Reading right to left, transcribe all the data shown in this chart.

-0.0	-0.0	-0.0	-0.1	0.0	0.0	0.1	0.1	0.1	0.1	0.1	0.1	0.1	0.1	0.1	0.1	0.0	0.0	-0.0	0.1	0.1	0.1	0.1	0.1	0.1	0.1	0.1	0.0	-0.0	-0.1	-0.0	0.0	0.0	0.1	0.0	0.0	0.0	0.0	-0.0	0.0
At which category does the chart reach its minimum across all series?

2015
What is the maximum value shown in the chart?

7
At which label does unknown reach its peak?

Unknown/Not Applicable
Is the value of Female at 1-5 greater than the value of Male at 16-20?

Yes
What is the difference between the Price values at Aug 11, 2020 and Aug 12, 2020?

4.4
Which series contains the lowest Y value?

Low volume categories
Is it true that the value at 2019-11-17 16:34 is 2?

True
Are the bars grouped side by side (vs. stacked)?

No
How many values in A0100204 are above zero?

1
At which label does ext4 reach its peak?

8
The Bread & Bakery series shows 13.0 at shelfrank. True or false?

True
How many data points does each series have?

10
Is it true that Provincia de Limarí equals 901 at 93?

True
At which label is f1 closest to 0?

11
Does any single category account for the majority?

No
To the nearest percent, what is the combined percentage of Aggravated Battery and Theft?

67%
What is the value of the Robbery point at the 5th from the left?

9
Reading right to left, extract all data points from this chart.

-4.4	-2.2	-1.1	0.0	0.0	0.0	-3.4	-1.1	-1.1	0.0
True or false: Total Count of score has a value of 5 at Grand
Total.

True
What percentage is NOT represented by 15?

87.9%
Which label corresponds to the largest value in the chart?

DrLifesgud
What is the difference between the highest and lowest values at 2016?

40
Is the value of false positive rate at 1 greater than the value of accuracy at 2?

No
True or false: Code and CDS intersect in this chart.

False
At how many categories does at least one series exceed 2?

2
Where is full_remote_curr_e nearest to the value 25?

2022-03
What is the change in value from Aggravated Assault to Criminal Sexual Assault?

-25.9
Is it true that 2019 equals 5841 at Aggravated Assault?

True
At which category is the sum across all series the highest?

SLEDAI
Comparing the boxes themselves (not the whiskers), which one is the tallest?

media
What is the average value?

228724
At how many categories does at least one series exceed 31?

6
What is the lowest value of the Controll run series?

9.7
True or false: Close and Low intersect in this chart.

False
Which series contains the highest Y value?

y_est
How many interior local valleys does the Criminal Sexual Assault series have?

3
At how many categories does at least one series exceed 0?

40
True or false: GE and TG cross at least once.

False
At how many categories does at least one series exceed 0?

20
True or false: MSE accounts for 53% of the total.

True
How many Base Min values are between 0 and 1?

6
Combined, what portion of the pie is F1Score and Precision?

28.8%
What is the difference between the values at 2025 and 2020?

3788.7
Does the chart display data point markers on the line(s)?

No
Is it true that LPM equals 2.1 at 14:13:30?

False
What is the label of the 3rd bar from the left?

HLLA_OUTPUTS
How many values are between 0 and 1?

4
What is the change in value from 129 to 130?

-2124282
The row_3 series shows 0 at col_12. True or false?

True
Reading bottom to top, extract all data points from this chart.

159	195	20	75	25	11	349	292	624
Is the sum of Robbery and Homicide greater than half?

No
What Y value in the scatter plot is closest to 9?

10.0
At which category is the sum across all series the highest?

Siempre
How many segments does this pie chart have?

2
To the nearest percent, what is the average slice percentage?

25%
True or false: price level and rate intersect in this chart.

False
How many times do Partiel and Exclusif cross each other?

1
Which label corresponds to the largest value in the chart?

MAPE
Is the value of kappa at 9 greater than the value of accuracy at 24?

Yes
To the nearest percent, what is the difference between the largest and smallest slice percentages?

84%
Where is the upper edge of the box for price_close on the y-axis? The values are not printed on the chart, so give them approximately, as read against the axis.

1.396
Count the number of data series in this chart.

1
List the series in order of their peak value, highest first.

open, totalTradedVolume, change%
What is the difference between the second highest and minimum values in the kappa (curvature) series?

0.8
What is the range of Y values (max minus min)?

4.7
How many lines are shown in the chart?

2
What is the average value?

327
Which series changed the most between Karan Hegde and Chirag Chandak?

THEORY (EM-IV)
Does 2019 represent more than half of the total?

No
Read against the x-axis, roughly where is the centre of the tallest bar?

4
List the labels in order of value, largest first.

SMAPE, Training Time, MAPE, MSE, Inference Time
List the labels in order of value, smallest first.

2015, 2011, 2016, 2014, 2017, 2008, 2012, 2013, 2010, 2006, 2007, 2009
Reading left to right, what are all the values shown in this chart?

» **PROBLEM DETAILS**
Reproduce the material above line for line, with no changes.

» **WRITTEN SOLUTION**
Reading right to left, transcribe all the data shown in this chart.

-0.0	-0.0	-0.0	-0.1	0.0	0.0	0.1	0.1	0.1	0.1	0.1	0.1	0.1	0.1	0.1	0.1	0.0	0.0	-0.0	0.1	0.1	0.1	0.1	0.1	0.1	0.1	0.1	0.0	-0.0	-0.1	-0.0	0.0	0.0	0.1	0.0	0.0	0.0	0.0	-0.0	0.0
At which category does the chart reach its minimum across all series?

2015
What is the maximum value shown in the chart?

7
At which label does unknown reach its peak?

Unknown/Not Applicable
Is the value of Female at 1-5 greater than the value of Male at 16-20?

Yes
What is the difference between the Price values at Aug 11, 2020 and Aug 12, 2020?

4.4
Which series contains the lowest Y value?

Low volume categories
Is it true that the value at 2019-11-17 16:34 is 2?

True
Are the bars grouped side by side (vs. stacked)?

No
How many values in A0100204 are above zero?

1
At which label does ext4 reach its peak?

8
The Bread & Bakery series shows 13.0 at shelfrank. True or false?

True
How many data points does each series have?

10
Is it true that Provincia de Limarí equals 901 at 93?

True
At which label is f1 closest to 0?

11
Does any single category account for the majority?

No
To the nearest percent, what is the combined percentage of Aggravated Battery and Theft?

67%
What is the value of the Robbery point at the 5th from the left?

9
Reading right to left, extract all data points from this chart.

-4.4	-2.2	-1.1	0.0	0.0	0.0	-3.4	-1.1	-1.1	0.0
True or false: Total Count of score has a value of 5 at Grand
Total.

True
What percentage is NOT represented by 15?

87.9%
Which label corresponds to the largest value in the chart?

DrLifesgud
What is the difference between the highest and lowest values at 2016?

40
Is the value of false positive rate at 1 greater than the value of accuracy at 2?

No
True or false: Code and CDS intersect in this chart.

False
At how many categories does at least one series exceed 2?

2
Where is full_remote_curr_e nearest to the value 25?

2022-03
What is the change in value from Aggravated Assault to Criminal Sexual Assault?

-25.9
Is it true that 2019 equals 5841 at Aggravated Assault?

True
At which category is the sum across all series the highest?

SLEDAI
Comparing the boxes themselves (not the whiskers), which one is the tallest?

media
What is the average value?

228724
At how many categories does at least one series exceed 31?

6
What is the lowest value of the Controll run series?

9.7
True or false: Close and Low intersect in this chart.

False
Which series contains the highest Y value?

y_est
How many interior local valleys does the Criminal Sexual Assault series have?

3
At how many categories does at least one series exceed 0?

40
True or false: GE and TG cross at least once.

False
At how many categories does at least one series exceed 0?

20
True or false: MSE accounts for 53% of the total.

True
How many Base Min values are between 0 and 1?

6
Combined, what portion of the pie is F1Score and Precision?

28.8%
What is the difference between the values at 2025 and 2020?

3788.7
Does the chart display data point markers on the line(s)?

No
Is it true that LPM equals 2.1 at 14:13:30?

False
What is the label of the 3rd bar from the left?

HLLA_OUTPUTS
How many values are between 0 and 1?

4
What is the change in value from 129 to 130?

-2124282
The row_3 series shows 0 at col_12. True or false?

True
Reading bottom to top, extract all data points from this chart.

159	195	20	75	25	11	349	292	624
Is the sum of Robbery and Homicide greater than half?

No
What Y value in the scatter plot is closest to 9?

10.0
At which category is the sum across all series the highest?

Siempre
How many segments does this pie chart have?

2
To the nearest percent, what is the average slice percentage?

25%
True or false: price level and rate intersect in this chart.

False
How many times do Partiel and Exclusif cross each other?

1
Which label corresponds to the largest value in the chart?

MAPE
Is the value of kappa at 9 greater than the value of accuracy at 24?

Yes
To the nearest percent, what is the difference between the largest and smallest slice percentages?

84%
Where is the upper edge of the box for price_close on the y-axis? The values are not printed on the chart, so give them approximately, as read against the axis.

1.396
Count the number of data series in this chart.

1
List the series in order of their peak value, highest first.

open, totalTradedVolume, change%
What is the difference between the second highest and minimum values in the kappa (curvature) series?

0.8
What is the range of Y values (max minus min)?

4.7
How many lines are shown in the chart?

2
What is the average value?

327
Which series changed the most between Karan Hegde and Chirag Chandak?

THEORY (EM-IV)
Does 2019 represent more than half of the total?

No
Read against the x-axis, roughly where is the centre of the tallest bar?

4
List the labels in order of value, largest first.

SMAPE, Training Time, MAPE, MSE, Inference Time
List the labels in order of value, smallest first.

2015, 2011, 2016, 2014, 2017, 2008, 2012, 2013, 2010, 2006, 2007, 2009
Reading left to right, what are all the values shown in this chart?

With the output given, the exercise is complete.